Num aparente paradoxo, Angola registou uma perda de mais de 100 mil empregos formais no primeiro trimestre de 2025, mas viu a taxa de desemprego cair para o nível mais baixo dos últimos cinco anos. Especialistas alertam: o cenário real pode estar a ser mascarado por mudanças estatísticas e uma migração silenciosa para o trabalho informal e a inactividade.
De acordo com dados do Instituto Nacional de Estatística (INE), analisados pelo semanário Expansão, o país perdeu 102.899 empregos formais entre dezembro de 2024 e março de 2025. No entanto, o número total de empregos cresceu graças à criação de mais de 335 mil postos na economia informal, resultando num saldo positivo de 232.280 empregos.
À primeira vista, os números parecem encorajadores: a taxa oficial de desemprego desceu de 30,4% para 29,4%, atingindo o valor mais baixo desde 2019. Mas a leitura técnica levanta dúvidas. O recuo no desemprego foi, em parte, influenciado por uma redução de quase 161 mil pessoas na população desempregada, acompanhada de um aumento de mais de 159 mil na população inactiva — um grupo que deixou de procurar emprego e que, por isso, deixa de contar como desempregado.
Ou seja, milhares de angolanos podem não estar a trabalhar nem a procurar emprego, mas já não aparecem nas estatísticas de desemprego. Para alguns economistas, isso pode distorcer a leitura da realidade económica do país.
“Este tipo de movimentação pode criar uma ilusão de progresso no combate ao desemprego”, defende um analista ouvido sob anonimato. “Se as pessoas deixam de procurar trabalho por desmotivação ou falta de oportunidades reais, não é porque o problema desapareceu — ele apenas desaparece dos gráficos.”
Segundo os critérios do INE, uma pessoa com “emprego” pode ser alguém que tenha trabalhado pelo menos uma hora nos sete dias anteriores ao inquérito, desde que tenha recebido uma forma de compensação, em dinheiro ou em espécie. Críticos argumentam que, num país com elevados níveis de pobreza e informalidade, essa definição pode ser enganadora.

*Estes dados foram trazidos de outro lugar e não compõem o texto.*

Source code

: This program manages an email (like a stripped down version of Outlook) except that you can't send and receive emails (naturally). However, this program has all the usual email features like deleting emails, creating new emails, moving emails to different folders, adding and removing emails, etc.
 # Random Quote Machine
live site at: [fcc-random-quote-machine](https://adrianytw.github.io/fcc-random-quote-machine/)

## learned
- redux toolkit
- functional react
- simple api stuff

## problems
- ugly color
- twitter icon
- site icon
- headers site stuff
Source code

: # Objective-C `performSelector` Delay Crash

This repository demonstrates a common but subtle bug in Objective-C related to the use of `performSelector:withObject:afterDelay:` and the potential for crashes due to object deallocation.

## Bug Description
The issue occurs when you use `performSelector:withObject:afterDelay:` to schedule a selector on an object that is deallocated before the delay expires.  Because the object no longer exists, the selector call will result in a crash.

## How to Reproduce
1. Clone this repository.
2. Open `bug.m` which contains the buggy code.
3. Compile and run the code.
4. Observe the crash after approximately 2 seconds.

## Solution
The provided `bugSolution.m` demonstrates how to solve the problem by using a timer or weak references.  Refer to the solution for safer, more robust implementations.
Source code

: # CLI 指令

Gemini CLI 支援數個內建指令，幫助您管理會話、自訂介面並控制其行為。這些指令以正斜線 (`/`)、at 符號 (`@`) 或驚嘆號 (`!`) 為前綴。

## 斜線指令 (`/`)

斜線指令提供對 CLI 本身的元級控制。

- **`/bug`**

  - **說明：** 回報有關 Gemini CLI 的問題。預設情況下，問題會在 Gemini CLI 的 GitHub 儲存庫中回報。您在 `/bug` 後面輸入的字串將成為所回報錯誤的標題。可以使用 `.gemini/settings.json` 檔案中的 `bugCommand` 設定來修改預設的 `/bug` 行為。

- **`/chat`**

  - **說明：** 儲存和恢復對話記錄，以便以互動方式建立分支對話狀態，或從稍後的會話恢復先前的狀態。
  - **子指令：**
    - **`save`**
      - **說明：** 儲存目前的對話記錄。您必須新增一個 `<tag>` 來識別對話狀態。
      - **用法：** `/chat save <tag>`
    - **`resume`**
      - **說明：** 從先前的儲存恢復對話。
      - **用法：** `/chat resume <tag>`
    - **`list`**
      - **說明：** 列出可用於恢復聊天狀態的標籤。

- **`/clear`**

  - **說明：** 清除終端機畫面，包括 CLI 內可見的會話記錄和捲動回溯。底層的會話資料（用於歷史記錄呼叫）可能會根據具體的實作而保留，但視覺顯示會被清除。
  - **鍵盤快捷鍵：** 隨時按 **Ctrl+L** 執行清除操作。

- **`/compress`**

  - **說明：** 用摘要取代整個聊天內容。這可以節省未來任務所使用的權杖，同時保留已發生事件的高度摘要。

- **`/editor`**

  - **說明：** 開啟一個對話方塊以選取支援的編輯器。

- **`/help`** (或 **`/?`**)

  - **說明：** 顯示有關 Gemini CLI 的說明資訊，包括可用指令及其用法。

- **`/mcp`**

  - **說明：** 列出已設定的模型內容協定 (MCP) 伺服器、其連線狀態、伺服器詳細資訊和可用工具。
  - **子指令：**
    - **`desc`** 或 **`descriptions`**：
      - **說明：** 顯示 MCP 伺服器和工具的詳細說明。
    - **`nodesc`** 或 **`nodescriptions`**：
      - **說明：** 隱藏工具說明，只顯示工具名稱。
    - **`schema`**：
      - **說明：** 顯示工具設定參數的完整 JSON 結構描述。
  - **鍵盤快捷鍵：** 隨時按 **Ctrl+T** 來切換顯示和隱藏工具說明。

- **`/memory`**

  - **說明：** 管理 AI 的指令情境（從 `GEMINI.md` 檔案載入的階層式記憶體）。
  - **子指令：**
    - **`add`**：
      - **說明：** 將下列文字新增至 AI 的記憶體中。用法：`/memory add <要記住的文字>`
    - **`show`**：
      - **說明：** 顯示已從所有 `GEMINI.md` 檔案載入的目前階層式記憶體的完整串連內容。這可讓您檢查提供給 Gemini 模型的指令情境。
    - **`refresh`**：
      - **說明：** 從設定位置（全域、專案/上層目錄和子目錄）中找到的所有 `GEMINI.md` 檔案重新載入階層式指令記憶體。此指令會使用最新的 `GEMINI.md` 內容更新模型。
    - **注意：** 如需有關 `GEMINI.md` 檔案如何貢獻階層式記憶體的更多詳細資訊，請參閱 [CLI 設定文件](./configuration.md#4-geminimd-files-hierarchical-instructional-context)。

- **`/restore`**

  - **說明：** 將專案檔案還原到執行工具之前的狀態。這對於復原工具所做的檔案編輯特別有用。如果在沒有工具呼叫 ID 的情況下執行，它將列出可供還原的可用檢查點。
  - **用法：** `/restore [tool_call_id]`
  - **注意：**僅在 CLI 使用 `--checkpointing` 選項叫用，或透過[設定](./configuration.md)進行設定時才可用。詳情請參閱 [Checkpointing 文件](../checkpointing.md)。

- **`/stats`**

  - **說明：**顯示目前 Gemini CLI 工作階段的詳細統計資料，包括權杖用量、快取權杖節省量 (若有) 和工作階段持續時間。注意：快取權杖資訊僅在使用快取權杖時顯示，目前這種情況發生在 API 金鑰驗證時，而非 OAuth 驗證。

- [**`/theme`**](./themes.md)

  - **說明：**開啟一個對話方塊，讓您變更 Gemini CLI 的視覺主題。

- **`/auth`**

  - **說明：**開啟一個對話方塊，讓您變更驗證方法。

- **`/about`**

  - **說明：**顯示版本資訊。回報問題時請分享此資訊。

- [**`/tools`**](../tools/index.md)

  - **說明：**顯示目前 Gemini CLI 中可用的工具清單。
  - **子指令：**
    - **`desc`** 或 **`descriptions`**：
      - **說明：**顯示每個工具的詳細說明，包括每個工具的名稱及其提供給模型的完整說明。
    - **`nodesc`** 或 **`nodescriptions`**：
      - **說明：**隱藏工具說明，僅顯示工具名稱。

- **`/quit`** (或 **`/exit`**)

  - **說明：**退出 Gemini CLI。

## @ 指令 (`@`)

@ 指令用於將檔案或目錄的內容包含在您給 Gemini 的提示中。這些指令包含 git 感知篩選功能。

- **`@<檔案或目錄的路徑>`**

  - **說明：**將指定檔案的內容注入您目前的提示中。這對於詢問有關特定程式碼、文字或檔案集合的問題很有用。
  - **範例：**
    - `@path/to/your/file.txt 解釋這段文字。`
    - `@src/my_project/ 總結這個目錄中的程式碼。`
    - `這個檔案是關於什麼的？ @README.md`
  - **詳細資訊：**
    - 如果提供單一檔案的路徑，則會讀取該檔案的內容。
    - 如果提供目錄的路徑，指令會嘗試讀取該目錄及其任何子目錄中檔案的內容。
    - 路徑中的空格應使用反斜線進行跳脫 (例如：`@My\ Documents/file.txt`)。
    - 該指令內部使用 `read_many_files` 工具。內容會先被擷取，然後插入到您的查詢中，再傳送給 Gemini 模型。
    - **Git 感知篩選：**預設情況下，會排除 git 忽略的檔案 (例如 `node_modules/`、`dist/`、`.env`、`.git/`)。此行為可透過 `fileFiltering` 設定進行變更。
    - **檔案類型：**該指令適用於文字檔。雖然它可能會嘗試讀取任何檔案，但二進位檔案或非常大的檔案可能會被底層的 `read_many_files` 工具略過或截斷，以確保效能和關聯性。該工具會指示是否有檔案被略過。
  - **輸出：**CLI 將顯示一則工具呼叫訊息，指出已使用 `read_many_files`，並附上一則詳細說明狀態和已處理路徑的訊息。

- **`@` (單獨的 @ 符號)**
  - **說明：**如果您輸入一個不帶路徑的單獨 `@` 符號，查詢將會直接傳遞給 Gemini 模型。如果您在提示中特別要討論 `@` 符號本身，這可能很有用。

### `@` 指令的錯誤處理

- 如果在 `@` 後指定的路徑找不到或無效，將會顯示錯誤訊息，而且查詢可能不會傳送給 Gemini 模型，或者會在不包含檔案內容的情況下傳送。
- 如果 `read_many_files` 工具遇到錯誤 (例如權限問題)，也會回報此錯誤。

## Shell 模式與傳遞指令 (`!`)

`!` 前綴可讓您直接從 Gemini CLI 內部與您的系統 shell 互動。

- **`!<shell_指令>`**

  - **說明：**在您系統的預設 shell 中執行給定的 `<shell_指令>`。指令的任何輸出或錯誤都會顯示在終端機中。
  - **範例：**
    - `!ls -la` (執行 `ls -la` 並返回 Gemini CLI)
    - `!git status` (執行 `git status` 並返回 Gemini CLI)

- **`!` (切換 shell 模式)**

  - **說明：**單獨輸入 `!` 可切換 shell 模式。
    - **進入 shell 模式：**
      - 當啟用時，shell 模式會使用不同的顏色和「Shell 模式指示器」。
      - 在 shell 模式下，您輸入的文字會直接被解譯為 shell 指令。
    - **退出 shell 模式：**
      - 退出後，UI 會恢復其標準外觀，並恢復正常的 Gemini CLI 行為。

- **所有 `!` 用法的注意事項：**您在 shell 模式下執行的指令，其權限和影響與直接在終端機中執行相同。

Ao todo, Angola tem 18,1 milhões de pessoas em idade activa, das quais cerca de 5,3 milhões continuam desempregadas. No entanto, o verdadeiro impacto das perdas no sector formal e da fragilidade do trabalho informal ainda não é totalmente mensurável.
A informalidade, que avança a passos largos, coloca desafios sérios à proteção social, arrecadação fiscal e estabilidade laboral. E apesar da queda percentual no desemprego, a realidade vivida por milhões de angolanos pouco mudou — ou, como muitos dizem nas ruas, “as estatísticas não pagam o pão”.